Our colour ringing study of Nuthatch is going well. So far this season Jerry and Barbara have identified 18 birds visiting their feeders compares with 22 in the whole of last season. Our seven ringing visits have only accounted for 7 birds, shows the value once again of colour ringing and sighting.

Goldfinch at 36 already looks like being well up overall on the 35 of previous years. Chaffinch are also doing well as are Robins and Goldcrests, but Great Tits like Blue Tits are well down. Will be interesting to see what the winter brings.
John


Monday, 9 October 2017

Bearded Tit Gritting Season in Full Swing

I posted in late September that the Bearded tit gritting season had started early this year. Now it is full swing, up to October 6th we have recorded 77 sightings of colour ringed birds on the trays at Leighton Moss RSPB Reserve This involves 33 different birds of these 28 are adult birds and only 5 birds of the year. This pattern of the adults starting gritting first is quite normal and as the season goes on into December the young birds become much more abundant later in the season.

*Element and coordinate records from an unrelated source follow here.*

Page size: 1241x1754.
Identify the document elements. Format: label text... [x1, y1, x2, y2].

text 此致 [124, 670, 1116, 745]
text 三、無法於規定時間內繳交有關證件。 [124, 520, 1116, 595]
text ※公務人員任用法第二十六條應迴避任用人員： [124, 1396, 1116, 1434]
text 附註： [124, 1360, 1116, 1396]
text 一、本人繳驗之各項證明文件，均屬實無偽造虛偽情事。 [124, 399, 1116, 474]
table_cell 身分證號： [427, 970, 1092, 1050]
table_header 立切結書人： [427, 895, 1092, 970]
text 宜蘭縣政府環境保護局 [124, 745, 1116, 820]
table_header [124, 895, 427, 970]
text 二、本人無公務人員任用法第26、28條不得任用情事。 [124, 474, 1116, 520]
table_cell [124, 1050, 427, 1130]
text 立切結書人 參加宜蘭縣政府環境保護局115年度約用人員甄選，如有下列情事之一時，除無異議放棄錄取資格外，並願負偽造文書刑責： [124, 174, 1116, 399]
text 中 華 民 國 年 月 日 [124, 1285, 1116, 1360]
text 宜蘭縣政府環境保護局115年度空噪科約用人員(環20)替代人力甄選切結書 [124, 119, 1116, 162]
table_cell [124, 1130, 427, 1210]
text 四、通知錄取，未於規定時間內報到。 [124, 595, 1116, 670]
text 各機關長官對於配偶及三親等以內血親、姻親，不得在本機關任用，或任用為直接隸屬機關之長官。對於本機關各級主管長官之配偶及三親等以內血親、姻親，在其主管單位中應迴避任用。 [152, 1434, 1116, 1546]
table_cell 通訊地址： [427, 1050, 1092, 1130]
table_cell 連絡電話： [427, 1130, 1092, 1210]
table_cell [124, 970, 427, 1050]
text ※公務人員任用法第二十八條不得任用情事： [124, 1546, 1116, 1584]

Up to 9 birds have been seen at once on the three trays which are located just off the central causeway of the reserve.However it is very obvious that most birds are in pairs and as I posted before they form pairs when still in juvenile plumage. A good example of this was a pair seen together today they were first colour ringed together on 21st July 2016 and have been recorded together on 16 occasions since.Birds have also been recorded taking seed from the reed heads the reason they need grit to grind up the hard seeds in their gizzard.
Many thanks to Alan, Pauline and Judith Gallagher from Belfast for their devoted work in recording the colour sightings this week and to Steve and Jan for the early sightings.